▶ _TASK MATERIAL_:
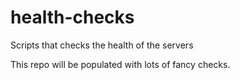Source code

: # health-checks
Scripts that checks the health of the servers

This repo will be populated with lots of fancy checks. 
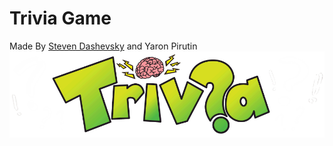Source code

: # Trivia Game #
Made By [Steven Dashevsky](https://github.com/Steven17D) and Yaron Pirutin
![](src/Client/Resources/Trivia.png)
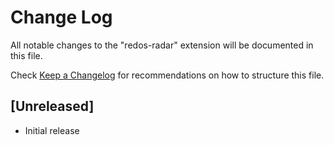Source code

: # Change Log

All notable changes to the "redos-radar" extension will be documented in this file.

Check [Keep a Changelog](http://keepachangelog.com/) for recommendations on how to structure this file.

## [Unreleased]

- Initial release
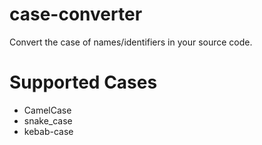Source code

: # case-converter
Convert the case of names/identifiers in your source code.

# Supported Cases

- CamelCase
- snake_case
- kebab-case
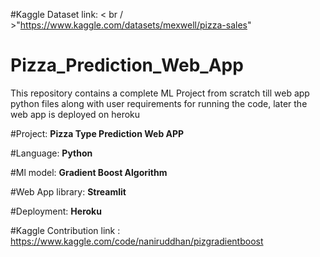 #Kaggle Dataset link:
< br / >"https://www.kaggle.com/datasets/mexwell/pizza-sales"


# Pizza_Prediction_Web_App
This repository contains a complete ML Project from scratch till web app python files along with user requirements for running the code, later the web app is deployed on heroku

#Project: 
**Pizza Type Prediction Web APP**

#Language:
**Python**

#Ml model:
**Gradient Boost Algorithm**

#Web App library:
**Streamlit**

#Deployment:
**Heroku**


#Kaggle Contribution link : https://www.kaggle.com/code/naniruddhan/pizgradientboost

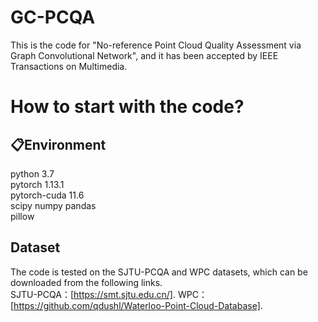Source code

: # GC-PCQA
This is the code for "No-reference Point Cloud Quality Assessment via Graph Convolutional Network", and it has been accepted by IEEE Transactions on Multimedia.

# How to start with the code?

## 📋Environment
python 3.7  
pytorch 1.13.1  
pytorch-cuda 11.6  
scipy
numpy
pandas  
pillow

## Dataset
The code is tested on the SJTU-PCQA and WPC datasets, which can be downloaded from the following links.  
SJTU-PCQA：[https://smt.sjtu.edu.cn/]. 
WPC：[https://github.com/qdushl/Waterloo-Point-Cloud-Database].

▶ _TRY IT_: Retype all of the entries exactly as written, leaving out any images.

▶ _FINISHED TASK_:
Source code

: # health-checks
Scripts that checks the health of the servers

This repo will be populated with lots of fancy checks. 
Source code

: # Trivia Game #
Made By [Steven Dashevsky](https://github.com/Steven17D) and Yaron Pirutin
![](src/Client/Resources/Trivia.png)
Source code

: # Change Log

All notable changes to the "redos-radar" extension will be documented in this file.

Check [Keep a Changelog](http://keepachangelog.com/) for recommendations on how to structure this file.

## [Unreleased]

- Initial release
Source code

: # case-converter
Convert the case of names/identifiers in your source code.

# Supported Cases

- CamelCase
- snake_case
- kebab-case
 #Kaggle Dataset link:
< br / >"https://www.kaggle.com/datasets/mexwell/pizza-sales"


# Pizza_Prediction_Web_App
This repository contains a complete ML Project from scratch till web app python files along with user requirements for running the code, later the web app is deployed on heroku

#Project: 
**Pizza Type Prediction Web APP**

#Language:
**Python**

#Ml model:
**Gradient Boost Algorithm**

#Web App library:
**Streamlit**

#Deployment:
**Heroku**


#Kaggle Contribution link : https://www.kaggle.com/code/naniruddhan/pizgradientboost

Source code

: # GC-PCQA
This is the code for "No-reference Point Cloud Quality Assessment via Graph Convolutional Network", and it has been accepted by IEEE Transactions on Multimedia.

# How to start with the code?

## 📋Environment
python 3.7  
pytorch 1.13.1  
pytorch-cuda 11.6  
scipy
numpy
pandas  
pillow

## Dataset
The code is tested on the SJTU-PCQA and WPC datasets, which can be downloaded from the following links.  
SJTU-PCQA：[https://smt.sjtu.edu.cn/]. 
WPC：[https://github.com/qdushl/Waterloo-Point-Cloud-Database].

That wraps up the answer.